In reality, DEXs are not nearly as user-friendly as traditional exchanges. Centralized platforms offer trades in real time, eliminating the need for the user to wait for the lock time to expire. For beginners who are not familiar with cryptocurrency wallets, CEXs provide a simpler experience. If you have forgotten your password, you can easily reset it. However, if you lose your seed phrase, your funds will be lost forever in cyberspace.


Trading volumes and liquidity

Trading volume on CEX continues to outpace volume on DEX. Much more importantly, CEXs tend to have greater liquidity. Liquidity is a measure of how easily an asset can be bought and sold at a reasonable price. In a highly liquid market, bid and ask prices differ slightly, demonstrating high competition between buyers and sellers.
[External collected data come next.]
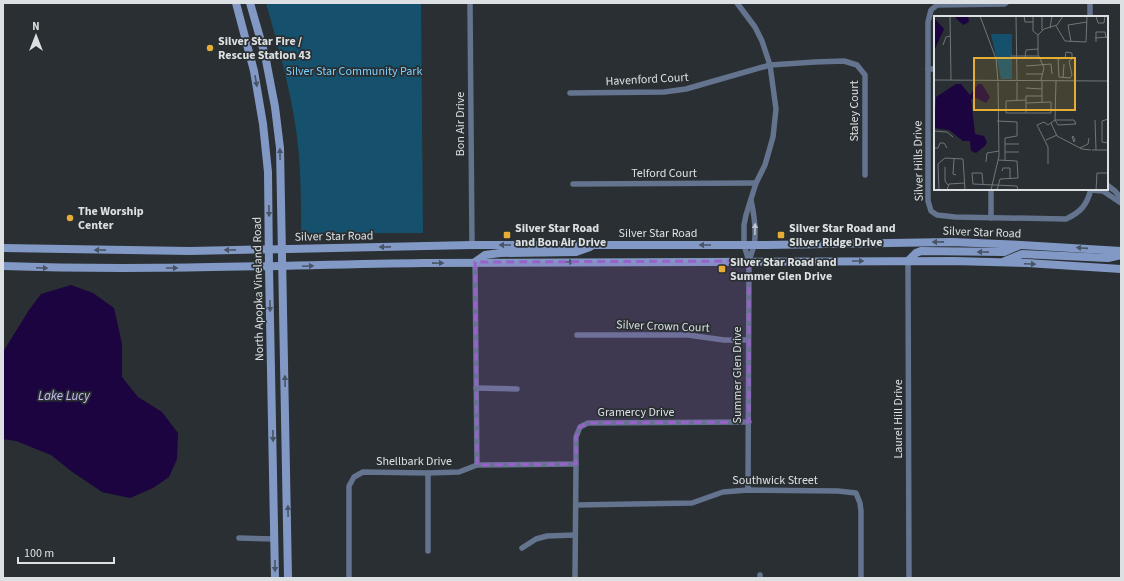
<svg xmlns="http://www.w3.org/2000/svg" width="1124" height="581" font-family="'Source Sans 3',sans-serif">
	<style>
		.green { fill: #15516c }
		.water { fill: #1b043f }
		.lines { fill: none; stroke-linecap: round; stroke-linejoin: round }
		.street { stroke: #64738e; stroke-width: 5.5 }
		.secondary { stroke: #8399c5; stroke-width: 8 }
		.oneway { fill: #485465 }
		.oneway2 { fill: #bec5cd }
		.marked { fill: #9862ca; fill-opacity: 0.2; stroke: #9862ca; stroke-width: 3; stroke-dasharray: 8 5; stroke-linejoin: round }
		.poi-dot { fill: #e5ad35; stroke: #292f32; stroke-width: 1.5 }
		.labels { text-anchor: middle; stroke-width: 3.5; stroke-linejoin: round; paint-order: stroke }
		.poi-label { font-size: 12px; font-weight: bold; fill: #dce0e2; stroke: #292f32; text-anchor: start }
		.park-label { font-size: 12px; fill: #7ad0fe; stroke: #292f32 }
		.street-label { font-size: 12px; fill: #dce0e2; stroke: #292f32 }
		.water-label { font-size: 13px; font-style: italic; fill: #c6bbf4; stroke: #292f32 }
		.inset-road { fill: none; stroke: #717678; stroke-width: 1 }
		.view { fill: #e5ad35; fill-opacity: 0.15; stroke: #e5ad35; stroke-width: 2 }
		.inset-edge { fill: none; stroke: #dce0e2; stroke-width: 2 }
	</style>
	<rect width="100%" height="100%" fill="#292f32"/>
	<path class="green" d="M266,3H421L423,233H301C301,207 301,181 299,156C295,104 280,53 266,3Z"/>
	<path class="water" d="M71,285L93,293L114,308L122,344V377L138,397L162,412L178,433L177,459L169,477L153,488L130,498L102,492L71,471L51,455L16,441L3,439V352L29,310L41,294Z"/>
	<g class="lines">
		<g class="street">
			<path d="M470,3L472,245"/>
			<path d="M737,3L755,27L762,41L770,65L776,109L773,137L765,165L756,183L746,215L744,225V245L749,261L748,490"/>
			<path d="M1006,3L1004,4L937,5L931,10L928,22V201L931,211L937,215L955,217L1066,219C1081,212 1087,205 1091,189"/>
			<path d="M1089,17L1090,16V3"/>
			<path d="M928,69H935"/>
			<path d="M570,93L664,92L686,89L770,65L815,62L844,61L857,65L865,75V175"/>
			<path d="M573,184L756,183"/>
			<path d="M1107,185L1115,191L1121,198"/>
			<path d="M1091,190L1103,191L1121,203"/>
			<path d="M991,218V189"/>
			<path d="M749,260C751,255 753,250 754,245C757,230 754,214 751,200"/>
			<path d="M908,261L909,578"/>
			<path d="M475,262L477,465"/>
			<path d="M577,335H688L724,340H748"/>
			<path d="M476,388L517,389"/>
			<path d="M576,505L692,503L723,492L748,490L838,491L856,493L860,503L861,511V578"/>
			<path d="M239,538L275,539"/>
			<path d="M522,548L536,539L547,536L575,535"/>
			<path d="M428,551V473"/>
			<path d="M760,575V578"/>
			<path d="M349,578V486L354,477L363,472L428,473L459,472L477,465L576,464"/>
			<path d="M575,578L576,464V437L580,427L588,423L749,422"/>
		</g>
		<g class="secondary">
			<path d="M236,3L254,71L263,124L268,172L269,267L275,578"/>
			<path d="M250,3L265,55L275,107L280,148L288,578"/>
			<path d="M3,248L190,251L472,245H766L952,242L1021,245L1121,251"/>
			<path d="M908,261L916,253L921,251L1004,252L1018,246"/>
			<path d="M1005,261L1022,254L1108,258L1121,255"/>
			<path d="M475,262L485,255L500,253L576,252L590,247"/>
			<path d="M3,266C143,271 283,265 423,263C600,261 777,261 954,261L1027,263L1121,269"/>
		</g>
	</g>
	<defs><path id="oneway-solid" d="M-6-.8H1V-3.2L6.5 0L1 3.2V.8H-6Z"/></defs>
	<g class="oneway">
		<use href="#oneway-solid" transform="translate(256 81) rotate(80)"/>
		<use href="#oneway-solid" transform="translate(280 154) rotate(-91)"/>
		<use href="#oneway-solid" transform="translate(269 211) rotate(89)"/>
		<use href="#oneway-solid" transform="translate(938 242) rotate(179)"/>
		<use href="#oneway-solid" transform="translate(505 245) rotate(180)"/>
		<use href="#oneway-solid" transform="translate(705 245) rotate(180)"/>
		<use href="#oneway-solid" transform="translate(385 247) rotate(179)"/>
		<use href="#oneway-solid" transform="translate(1082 248) rotate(-176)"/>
		<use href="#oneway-solid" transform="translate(100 250) rotate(-179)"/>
		<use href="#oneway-solid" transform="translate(230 250) rotate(179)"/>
		<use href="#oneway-solid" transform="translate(983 252) rotate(-179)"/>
		<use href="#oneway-solid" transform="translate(858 261)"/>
		<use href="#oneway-solid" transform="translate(568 262)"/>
		<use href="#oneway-solid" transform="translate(438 263) rotate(-1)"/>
		<use href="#oneway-solid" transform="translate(1030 264) rotate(3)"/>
		<use href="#oneway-solid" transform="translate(308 266) rotate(-2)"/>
		<use href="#oneway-solid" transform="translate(42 268) rotate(2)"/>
		<use href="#oneway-solid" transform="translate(172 268)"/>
		<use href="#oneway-solid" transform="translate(270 306) rotate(89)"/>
		<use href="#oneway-solid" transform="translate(285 381) rotate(-91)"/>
		<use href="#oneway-solid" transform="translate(273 436) rotate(89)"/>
		<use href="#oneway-solid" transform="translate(288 511) rotate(-91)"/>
		<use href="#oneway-solid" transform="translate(275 566) rotate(90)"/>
	</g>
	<use class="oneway2" href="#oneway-solid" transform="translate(755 229) rotate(-89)"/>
	<path class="marked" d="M749,261V422L588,423L580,427L576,437V464L477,465L475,262Z"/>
	<g class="poi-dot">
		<circle cx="210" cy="48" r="4"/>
		<circle cx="70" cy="218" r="4"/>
		<rect x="503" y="231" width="8" height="8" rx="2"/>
		<rect x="777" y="231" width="8" height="8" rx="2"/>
		<rect x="718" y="265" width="8" height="8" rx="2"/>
	</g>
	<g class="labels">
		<g class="poi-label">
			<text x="218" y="45">Silver Star Fire /<tspan x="218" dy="14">Rescue Station 43</tspan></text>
			<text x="78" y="215">The Worship<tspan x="78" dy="14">Center</tspan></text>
			<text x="515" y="232">Silver Star Road<tspan x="515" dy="14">and Bon Air Drive</tspan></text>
			<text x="789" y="232">Silver Star Road and<tspan x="789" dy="14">Silver Ridge Drive</tspan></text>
			<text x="730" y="266">Silver Star Road and<tspan x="730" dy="14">Summer Glen Drive</tspan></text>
		</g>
		<g class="park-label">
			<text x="354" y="75">Silver Star Community Park</text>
		</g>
		<g class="street-label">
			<text transform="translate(647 79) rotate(-3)" y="4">Havenford Court</text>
			<text transform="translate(854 111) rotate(-90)" y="4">Staley Court</text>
			<text transform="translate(460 124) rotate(-90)" y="4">Bon Air Drive</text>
			<text transform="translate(918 161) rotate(-91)" y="4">Silver Hills Drive</text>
			<text x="664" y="177">Telford Court</text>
			<text transform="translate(982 232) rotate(2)" y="4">Silver Star Road</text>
			<text x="658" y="237">Silver Star Road</text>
			<text transform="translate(334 236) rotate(-1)" y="4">Silver Star Road</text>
			<text transform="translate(258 289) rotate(-91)" y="4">North Apopka Vineland Road</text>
			<text transform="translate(663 326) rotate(2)" y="4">Silver Crown Court</text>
			<text transform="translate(737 375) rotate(-90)" y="4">Summer Glen Drive</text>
			<text x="636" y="416">Gramercy Drive</text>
			<text transform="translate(898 419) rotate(-90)" y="4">Laurel Hill Drive</text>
			<text x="414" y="465">Shellbark Drive</text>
			<text x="775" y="484">Southwick Street</text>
		</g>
		<g class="water-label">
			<text x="64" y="400">Lake Lucy</text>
		</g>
	</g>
	<g transform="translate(934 16)">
		<rect width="174" height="174" fill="#292f32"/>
		<path d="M57,18H78V63H67Z" fill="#15516c"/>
		<path d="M20,0H34L35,6L29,9ZM0,2L10,13L0,35ZM22,68H27L36,79L44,68H48L56,81L52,87L42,82L37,83L41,118L50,120L53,126L51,130L42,137L37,135L36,125H29L15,114L0,112L2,81Z" fill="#1b043f"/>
		<path class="inset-road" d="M16,0L17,64M46,0L62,43L64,65M82,0L83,64M90,0L91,6H99M99,0V15L104,19M108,0V14M162,0L164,7H170L171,0M122,10L131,25L152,26L153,0M116,12L118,0M161,22L174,21M137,26L134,9L153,6M162,26V16H171L172,22M9,29L12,21L16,20M132,36L138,37V43L135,45L138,59L136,62L125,61L124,43L131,42ZM77,40H105M91,41L92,34L104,33M92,50L117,48L118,58M92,58H108M129,62L130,48M0,64L174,65M107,64L110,52L104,38V19L110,13L123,9L129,0M83,66V84M92,72L108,73M92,84L72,85V97H117V86L92,87M108,86V65M92,97V80H108M174,103L168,105V126L174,127M121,104H140L142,108L124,109ZM161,104L162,134M63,105L83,106V120L71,122V144M117,107L123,120L148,133L157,134M0,115L13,116L19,121M139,120L141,124L140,126L138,121ZM112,124L123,119M71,128H85M0,132H4L6,127H10L13,132M146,132L154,128L155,122M158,134H174M71,136H85M20,143L19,158L22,159M52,146L53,137L65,135M114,148V131L103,109L110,106L114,109L121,104L122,65M11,151V165L14,169M68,155L69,152H76V163M49,168L48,157H38L39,168L83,170L84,174M5,174L4,148L11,142L29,143L31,174M13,174L15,168L31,167M57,174L65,140L64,66M63,174L66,163L84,162L83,145L64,144M162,174L163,157H174"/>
		<path class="view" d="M40,42H141V94H40Z"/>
		<rect width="174" height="174" class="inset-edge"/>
	</g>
	<rect width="1124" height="581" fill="none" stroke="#dce0e2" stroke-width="8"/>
	<g transform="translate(36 36)" stroke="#292f32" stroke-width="3" paint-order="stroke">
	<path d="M0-3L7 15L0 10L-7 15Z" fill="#dce0e2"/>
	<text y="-6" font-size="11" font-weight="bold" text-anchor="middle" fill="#dce0e2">N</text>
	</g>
	<path d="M18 557v6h96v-6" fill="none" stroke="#dce0e2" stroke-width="2"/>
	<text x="24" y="557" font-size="12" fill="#dce0e2" stroke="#292f32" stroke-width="3" paint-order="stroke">100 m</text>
</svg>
In an illiquid market, you will have a harder time finding an offer at a reasonable price.

DEXs are still relatively niche, so there isn't always a supply and demand for the crypto assets you want. You may not be able to find some trading pairs, and if you do, it will most likely not be at a very fair price.


Commission

Fees are not always higher on DEXs, but they can cost a significant amount during periods of network congestion or when using an on-chain order book.


Summary

Over the years, many decentralized exchanges have emerged, each aiming to simplify the user experience and create more powerful trading platforms. Ultimately, this idea is very much in line with the principle of independence: as with cryptocurrencies, users do not need to trust a third party.

With the advent of DeFi, Ethereum-based DEXs have gained a lot of popularity. In the future, we are likely to witness many technological innovations in this industry.